A feeling that is recurrent in her works, and I look forward to in her debut novel VAGABONDS!; is one where the reader is—in brilliantly subtle ways—assured that they are being told a secret. Her writing begins as a delicious whisper and then she progresses, reaching into the character with such knowledge, with such pace, saying the most delightful things and leaving the reader to ask themselves, can you believe this?; and in a hurry to return to the stream of narrative, answer themselves, yes. Yes, tell me another.
Only Eloghosa Osunde can deliver this touch. Feel for yourself in her stories Good boy and Rain.
Enjoy.
Playlist
Because I had quite the nostalgic month, I listened to songs from a different time. If you would like, you could also listen to old songs, or simply songs or movies that have a nostalgic quality for you.

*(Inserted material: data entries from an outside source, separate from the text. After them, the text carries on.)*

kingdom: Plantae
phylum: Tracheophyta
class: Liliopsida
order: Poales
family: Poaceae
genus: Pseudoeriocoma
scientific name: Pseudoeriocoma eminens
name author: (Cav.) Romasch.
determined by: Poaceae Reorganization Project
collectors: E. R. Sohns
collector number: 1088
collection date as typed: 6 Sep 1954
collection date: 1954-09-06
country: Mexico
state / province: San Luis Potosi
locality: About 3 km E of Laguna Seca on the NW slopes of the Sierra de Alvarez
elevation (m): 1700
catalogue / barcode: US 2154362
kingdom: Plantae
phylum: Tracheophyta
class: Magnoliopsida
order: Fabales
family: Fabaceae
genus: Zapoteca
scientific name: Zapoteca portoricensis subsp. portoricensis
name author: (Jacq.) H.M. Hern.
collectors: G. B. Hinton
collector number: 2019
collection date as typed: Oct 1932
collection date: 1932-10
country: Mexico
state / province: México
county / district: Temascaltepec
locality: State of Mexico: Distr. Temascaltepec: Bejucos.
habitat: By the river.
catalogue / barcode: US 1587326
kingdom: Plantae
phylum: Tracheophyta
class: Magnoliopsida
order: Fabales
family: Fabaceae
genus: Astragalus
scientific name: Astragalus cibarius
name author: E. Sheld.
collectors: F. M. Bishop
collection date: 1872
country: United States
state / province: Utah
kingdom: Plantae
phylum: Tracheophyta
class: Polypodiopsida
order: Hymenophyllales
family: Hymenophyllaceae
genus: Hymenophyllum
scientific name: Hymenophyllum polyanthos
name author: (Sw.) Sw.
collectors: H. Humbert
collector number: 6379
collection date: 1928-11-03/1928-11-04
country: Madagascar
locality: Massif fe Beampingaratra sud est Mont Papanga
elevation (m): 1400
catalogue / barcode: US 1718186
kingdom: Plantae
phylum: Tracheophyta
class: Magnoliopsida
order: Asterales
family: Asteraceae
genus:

As a gift, here is a performance by Whitney Houston. Although her performances are always phenomenal, in this particular one, watch out for the passionate saxophone solo by Kirk Whalum. His performance moves me to say, whatever your instrument or medium is—be it your hands or lens or the people you manage or the start-up you run or your pen or your voice or your body—it has to mean that much to you. If you are not—or will not be—that invested, that resolved about it and dissolved into it. Don’t bother.
Another gift is a live performance of Quadron's Pressure—the track Drake sampled on Lemon Pepper Freestyle. It is fitting to say the singer and the performance ended on a high note.
Also, Drake released a continuation to his Scary Hours EP with Scary Hours II. And I could sense the sarcasm in his line from the first track What’s Next where he raps; “Well summer, all I did was rest, okay?”
Even though it is all from a distance, you can learn from Drake’s trajectory and niched success how resting is rare and hardly ever what it seems. You can hear how his tracks—when they are not longing or reminiscing—aspire and declare like vision statements. How ambition and desire are palpable. How, if you have flames within you, he fans them.
So to him resting, we say, hell yeah, hell yeah, hell yeah, fucking right.
I am patiently waiting to enjoy the work he put into Certified Lover Boy.
Enjoy listening to Ego Ogbaro on her Lagbaja featured tracks Skentele, Skotolo, Konko below and Far Away, Tinashe’s Remember When, Drake ft Jhene Aiko’s From Time, Drake ft Rick Ross’s Lemon Pepper Freestlye—where Drake and Ross had more bars than the legal profession—and Whitney Houston’s I Have Nothing and Run to you.
You can tell I have missed writing to you.
I wish you a blissful fortnight. I hope to read from you soon.